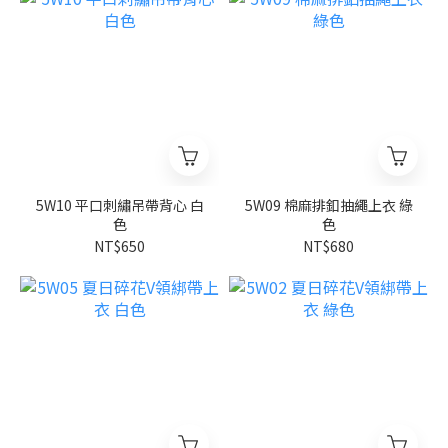
5W10 平口刺繡吊帶背心 白
5W09 棉麻排釦抽繩上衣 綠
色
色
NT$650
NT$680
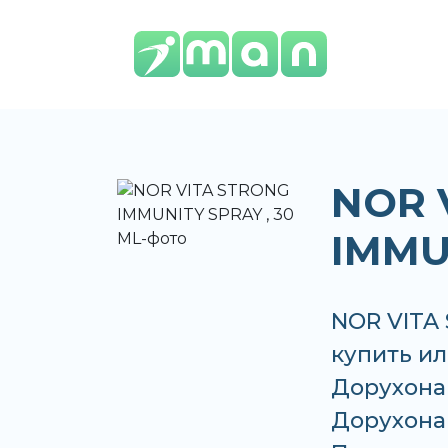
NOR 
IMMU
NOR VITA
купить ил
Дорухона
Дорухона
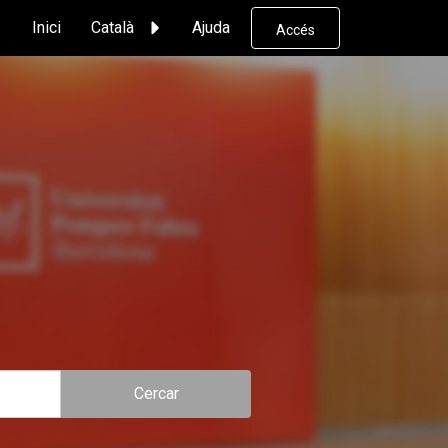
Inici
Català
Ajuda
Accés
Cercar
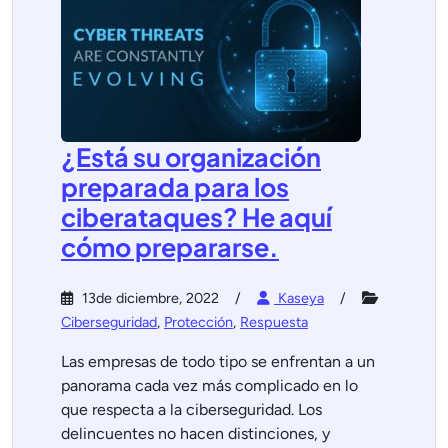
¿Está su organización
preparada para los
ciberataques? He aquí
cómo prepararse.
13de diciembre, 2022
Kaseya
Ciberseguridad
,
Protección
,
Respuesta
Las empresas de todo tipo se enfrentan a un
panorama cada vez más complicado en lo
que respecta a la ciberseguridad. Los
delincuentes no hacen distinciones, y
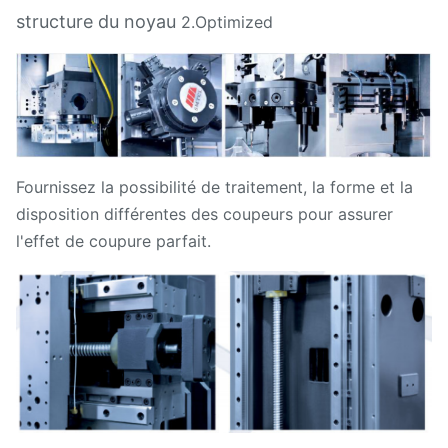
structure
du noyau
2.Optimized
Fournissez la possibilité de traitement, la forme et la
disposition différentes des coupeurs pour assurer
l'effet de coupure parfait.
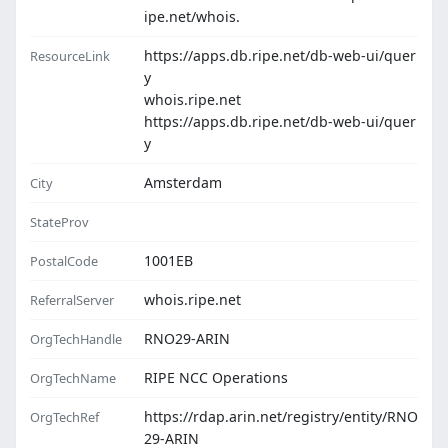
ipe.net/whois.
https://apps.db.ripe.net/db-web-ui/quer
ResourceLink
y
whois.ripe.net
https://apps.db.ripe.net/db-web-ui/quer
y
Amsterdam
City
StateProv
1001EB
PostalCode
whois.ripe.net
ReferralServer
RNO29-ARIN
OrgTechHandle
RIPE NCC Operations
OrgTechName
https://rdap.arin.net/registry/entity/RNO
OrgTechRef
29-ARIN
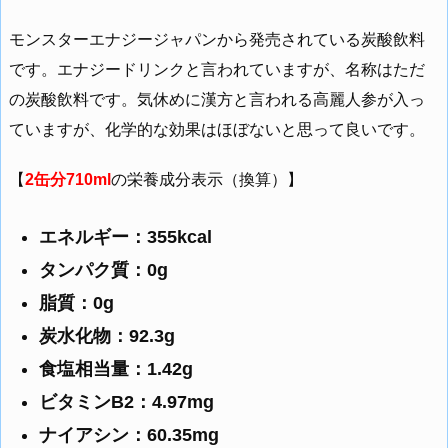
モンスターエナジージャパンから発売されている炭酸飲料
です。エナジードリンクと言われていますが、名称はただ
の炭酸飲料です。気休めに漢方と言われる高麗人参が入っ
ていますが、化学的な効果はほぼないと思って良いです。
【
2缶分710ml
の栄養成分表示（換算）】
エネルギー：355kcal
タンパク質：0g
脂質：0g
炭水化物：92.3g
食塩相当量：1.42g
ビタミンB2：4.97mg
ナイアシン：60.35mg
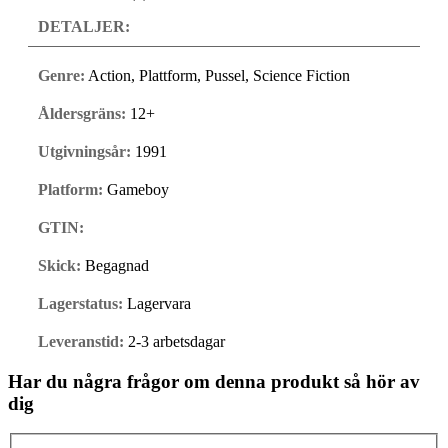
DETALJER:
Genre:
Action, Plattform, Pussel, Science Fiction
Åldersgräns:
12+
Utgivningsår:
1991
Platform:
Gameboy
GTIN:
Skick:
Begagnad
Lagerstatus:
Lagervara
Leveranstid:
2-3 arbetsdagar
Har du några frågor om denna produkt så hör av
dig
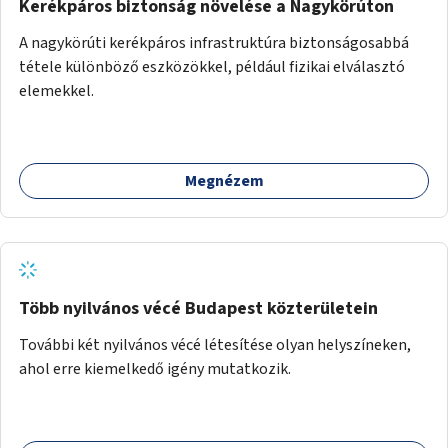
Kerékpáros biztonság növelése a Nagykörúton
A nagykörúti kerékpáros infrastruktúra biztonságosabbá
tétele különböző eszközökkel, például fizikai elválasztó
elemekkel.
Megnézem
Több nyilvános vécé Budapest közterületein
További két nyilvános vécé létesítése olyan helyszíneken,
ahol erre kiemelkedő igény mutatkozik.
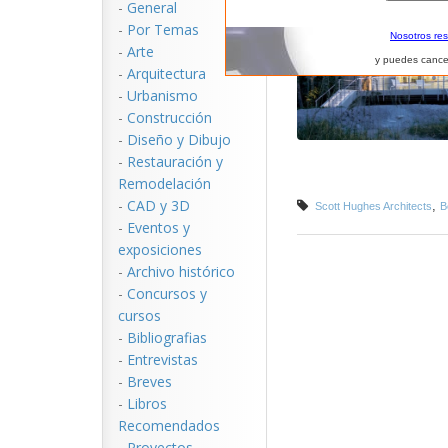
-
General
-
Por Temas
Nosotros re
-
Arte
y puedes cance
-
Arquitectura
-
Urbanismo
-
Construcción
-
Diseño y Dibujo
-
Restauración y
Remodelación
-
CAD y 3D
,
Scott Hughes Architects
B
-
Eventos y
exposiciones
-
Archivo histórico
-
Concursos y
cursos
-
Bibliografias
-
Entrevistas
-
Breves
-
Libros
Recomendados
-
Proyectos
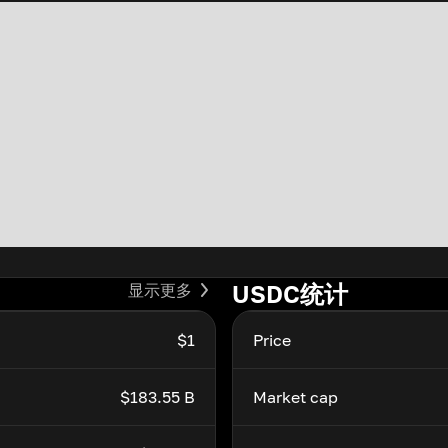
USDC统计
显示更多
$1
Price
$183.55 B
Market cap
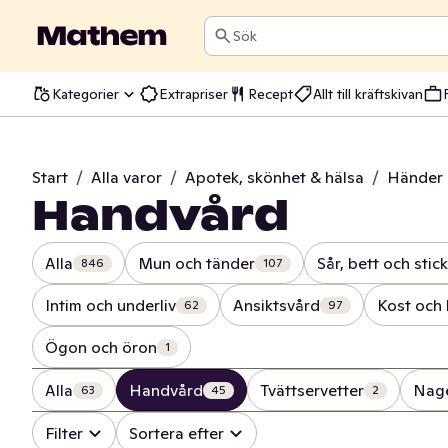
Sök
Kategorier
Extrapriser
Recept
Allt till kräftskivan
Start
/
Alla varor
/
Apotek, skönhet & hälsa
/
Händer 
Handvård
Alla
Mun och tänder
Sår, bett och stick
846
107
Intim och underliv
Ansiktsvård
Kost och 
62
97
Ögon och öron
1
Alla
Handvård
Tvättservetter
Nage
63
45
2
Filter
Sortera efter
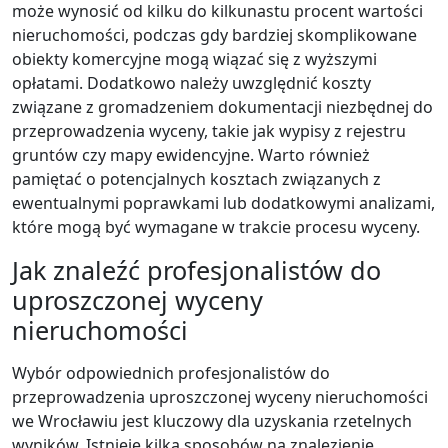
może wynosić od kilku do kilkunastu procent wartości
nieruchomości, podczas gdy bardziej skomplikowane
obiekty komercyjne mogą wiązać się z wyższymi
opłatami. Dodatkowo należy uwzględnić koszty
związane z gromadzeniem dokumentacji niezbędnej do
przeprowadzenia wyceny, takie jak wypisy z rejestru
gruntów czy mapy ewidencyjne. Warto również
pamiętać o potencjalnych kosztach związanych z
ewentualnymi poprawkami lub dodatkowymi analizami,
które mogą być wymagane w trakcie procesu wyceny.
Jak znaleźć profesjonalistów do
uproszczonej wyceny
nieruchomości
Wybór odpowiednich profesjonalistów do
przeprowadzenia uproszczonej wyceny nieruchomości
we Wrocławiu jest kluczowy dla uzyskania rzetelnych
wyników. Istnieje kilka sposobów na znalezienie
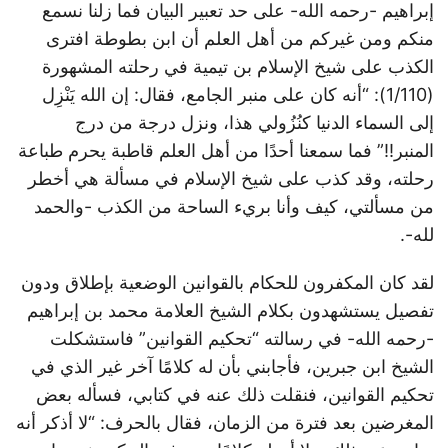
إبراهيم -رحمه الله- على حد تعبير البيان فما زلنا نسمع
منكم ومن غيركم من أهل العلم أن ابن بطوطة افترى
الكذب على شيخ الإسلام بن تيمية في رحلته المشهورة
(1/110): “أنه كان على منبر الجامع، فقال: إن الله يَنْزِل
إلى السماء الدنيا كنُزُولي هذا، ونزل درجة من درج
المنبر!!” فما سمعنا أحدًا من أهل العلم قاطبة يحرم طباعة
رحلته، وقد كذب على شيخ الإسلام في مسألة هي أخطر
من مسألتي، كيف وأنا بريء الساحة من الكذب -والحمد
لله-.
لقد كان المكفرون للحكام بالقوانين الوضعية بإطلاق ودون
تفصيل يستشهدون بكلام الشيخ العلامة محمد بن إبراهيم
-رحمه الله- في رسالته “تحكيم القوانين” فاستشكلت
الشيخ ابن جبرين، فأجابني بأن له كلامًا آخر غير الذي في
تحكيم القوانين، فنقلت ذلك عنه في كتابي، فسأله بعض
المغرضين بعد فترة من الزمان، فقال بالحرف: “لا أذكر أنه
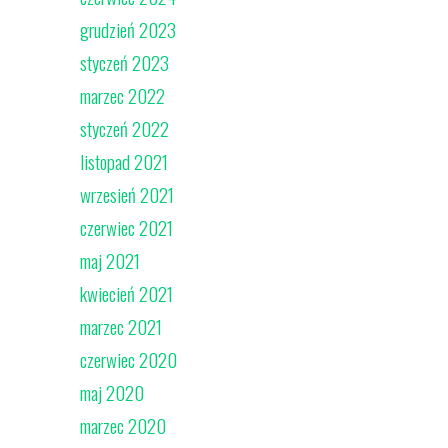
grudzień 2023
styczeń 2023
marzec 2022
styczeń 2022
listopad 2021
wrzesień 2021
czerwiec 2021
maj 2021
kwiecień 2021
marzec 2021
czerwiec 2020
maj 2020
marzec 2020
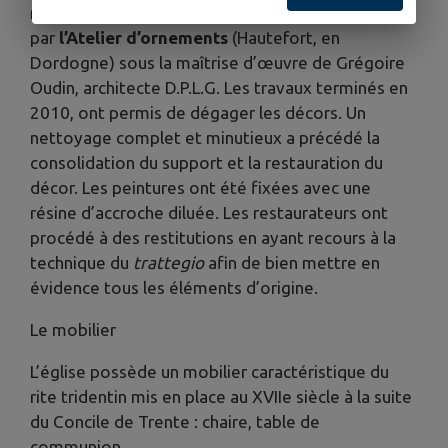
murales de l’église de Bonneville ont été menés
par
l’Atelier d’ornements
(Hautefort, en
Dordogne) sous la maîtrise d’œuvre de Grégoire
Oudin, architecte D.P.L.G. Les travaux terminés en
2010, ont permis de dégager les décors. Un
nettoyage complet et minutieux a précédé la
consolidation du support et la restauration du
décor. Les peintures ont été fixées avec une
résine d’accroche diluée. Les restaurateurs ont
procédé à des restitutions en ayant recours à la
technique du
trattegio
afin de bien mettre en
évidence tous les éléments d’origine.
Le mobilier
L’église possède un mobilier caractéristique du
rite tridentin mis en place au XVIIe siècle à la suite
du Concile de Trente : chaire, table de
communion…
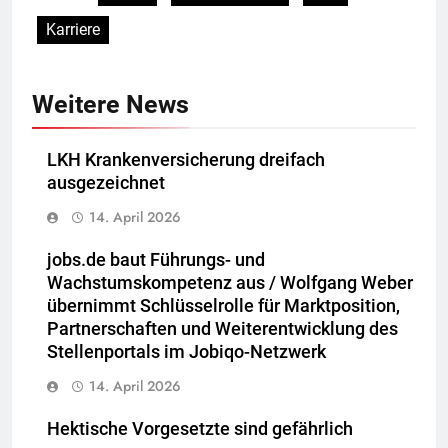
Karriere
Weitere News
LKH Krankenversicherung dreifach
ausgezeichnet
14. April 2026
jobs.de baut Führungs- und
Wachstumskompetenz aus / Wolfgang Weber
übernimmt Schlüsselrolle für Marktposition,
Partnerschaften und Weiterentwicklung des
Stellenportals im Jobiqo-Netzwerk
14. April 2026
Hektische Vorgesetzte sind gefährlich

□ □ □ □

WHAT THE EXERCISE ASKS:
Could you give the listing above again word for word, without any pictures?

EXERCISE ANSWER:
5W10 平口刺繡吊帶背心 白
5W09 棉麻排釦抽繩上衣 綠
色
色
NT$650
NT$680
NOR 
IMMU
NOR VITA
купить ил
Дорухона
Дорухона
Inici
Català
Ajuda
Accés
Cercar
¿Está su organización
preparada para los
ciberataques? He aquí
cómo prepararse.
13de diciembre, 2022
Kaseya
Ciberseguridad
,
Protección
,
Respuesta
Las empresas de todo tipo se enfrentan a un
panorama cada vez más complicado en lo
que respecta a la ciberseguridad. Los
delincuentes no hacen distinciones, y
structure
du noyau
2.Optimized
Fournissez la possibilité de traitement, la forme et la
disposition différentes des coupeurs pour assurer
l'effet de coupure parfait.
ipe.net/whois.
https://apps.db.ripe.net/db-web-ui/quer
ResourceLink
y
whois.ripe.net
https://apps.db.ripe.net/db-web-ui/quer
y
Amsterdam
City
StateProv
1001EB
PostalCode
whois.ripe.net
ReferralServer
RNO29-ARIN
OrgTechHandle
RIPE NCC Operations
OrgTechName
https://rdap.arin.net/registry/entity/RNO
OrgTechRef
29-ARIN
モンスターエナジージャパンから発売されている炭酸飲料
です。エナジードリンクと言われていますが、名称はただ
の炭酸飲料です。気休めに漢方と言われる高麗人参が入っ
ていますが、化学的な効果はほぼないと思って良いです。
【
2缶分710ml
の栄養成分表示（換算）】
エネルギー：355kcal
タンパク質：0g
脂質：0g
炭水化物：92.3g
食塩相当量：1.42g
ビタミンB2：4.97mg
ナイアシン：60.35mg
DETALJER:
Genre:
Action, Plattform, Pussel, Science Fiction
Åldersgräns:
12+
Utgivningsår:
1991
Platform:
Gameboy
GTIN:
Skick:
Begagnad
Lagerstatus:
Lagervara
Leveranstid:
2-3 arbetsdagar
Har du några frågor om denna produkt så hör av
dig
Kerékpáros biztonság növelése a Nagykörúton
A nagykörúti kerékpáros infrastruktúra biztonságosabbá
tétele különböző eszközökkel, például fizikai elválasztó
elemekkel.
Megnézem
Több nyilvános vécé Budapest közterületein
További két nyilvános vécé létesítése olyan helyszíneken,
ahol erre kiemelkedő igény mutatkozik.
-
General
-
Por Temas
Nosotros re
-
Arte
y puedes cance
-
Arquitectura
-
Urbanismo
-
Construcción
-
Diseño y Dibujo
-
Restauración y
Remodelación
-
CAD y 3D
,
Scott Hughes Architects
B
-
Eventos y
exposiciones
-
Archivo histórico
-
Concursos y
cursos
-
Bibliografias
-
Entrevistas
-
Breves
-
Libros
Recomendados
-
Proyectos
USDC统计
显示更多
$1
Price
$183.55 B
Market cap
Sök
Kategorier
Extrapriser
Recept
Allt till kräftskivan
Start
/
Alla varor
/
Apotek, skönhet & hälsa
/
Händer 
Handvård
Alla
Mun och tänder
Sår, bett och stick
846
107
Intim och underliv
Ansiktsvård
Kost och 
62
97
Ögon och öron
1
Alla
Handvård
Tvättservetter
Nage
63
45
2
Filter
Sortera efter
może wynosić od kilku do kilkunastu procent wartości
nieruchomości, podczas gdy bardziej skomplikowane
obiekty komercyjne mogą wiązać się z wyższymi
opłatami. Dodatkowo należy uwzględnić koszty
związane z gromadzeniem dokumentacji niezbędnej do
przeprowadzenia wyceny, takie jak wypisy z rejestru
gruntów czy mapy ewidencyjne. Warto również
pamiętać o potencjalnych kosztach związanych z
ewentualnymi poprawkami lub dodatkowymi analizami,
które mogą być wymagane w trakcie procesu wyceny.
Jak znaleźć profesjonalistów do
uproszczonej wyceny
nieruchomości
Wybór odpowiednich profesjonalistów do
przeprowadzenia uproszczonej wyceny nieruchomości
we Wrocławiu jest kluczowy dla uzyskania rzetelnych
wyników. Istnieje kilka sposobów na znalezienie
إبراهيم -رحمه الله- على حد تعبير البيان فما زلنا نسمع
منكم ومن غيركم من أهل العلم أن ابن بطوطة افترى
الكذب على شيخ الإسلام بن تيمية في رحلته المشهورة
(1/110): “أنه كان على منبر الجامع، فقال: إن الله يَنْزِل
إلى السماء الدنيا كنُزُولي هذا، ونزل درجة من درج
المنبر!!” فما سمعنا أحدًا من أهل العلم قاطبة يحرم طباعة
رحلته، وقد كذب على شيخ الإسلام في مسألة هي أخطر
من مسألتي، كيف وأنا بريء الساحة من الكذب -والحمد
لله-.
لقد كان المكفرون للحكام بالقوانين الوضعية بإطلاق ودون
تفصيل يستشهدون بكلام الشيخ العلامة محمد بن إبراهيم
-رحمه الله- في رسالته “تحكيم القوانين” فاستشكلت
الشيخ ابن جبرين، فأجابني بأن له كلامًا آخر غير الذي في
تحكيم القوانين، فنقلت ذلك عنه في كتابي، فسأله بعض
المغرضين بعد فترة من الزمان، فقال بالحرف: “لا أذكر أنه
grudzień 2023
styczeń 2023
marzec 2022
styczeń 2022
listopad 2021
wrzesień 2021
czerwiec 2021
maj 2021
kwiecień 2021
marzec 2021
czerwiec 2020
maj 2020
marzec 2020
murales de l’église de Bonneville ont été menés
par
l’Atelier d’ornements
(Hautefort, en
Dordogne) sous la maîtrise d’œuvre de Grégoire
Oudin, architecte D.P.L.G. Les travaux terminés en
2010, ont permis de dégager les décors. Un
nettoyage complet et minutieux a précédé la
consolidation du support et la restauration du
décor. Les peintures ont été fixées avec une
résine d’accroche diluée. Les restaurateurs ont
procédé à des restitutions en ayant recours à la
technique du
trattegio
afin de bien mettre en
évidence tous les éléments d’origine.
Le mobilier
L’église possède un mobilier caractéristique du
rite tridentin mis en place au XVIIe siècle à la suite
du Concile de Trente : chaire, table de
communion…
Karriere
Weitere News
LKH Krankenversicherung dreifach
ausgezeichnet
14. April 2026
jobs.de baut Führungs- und
Wachstumskompetenz aus / Wolfgang Weber
übernimmt Schlüsselrolle für Marktposition,
Partnerschaften und Weiterentwicklung des
Stellenportals im Jobiqo-Netzwerk
14. April 2026
Hektische Vorgesetzte sind gefährlich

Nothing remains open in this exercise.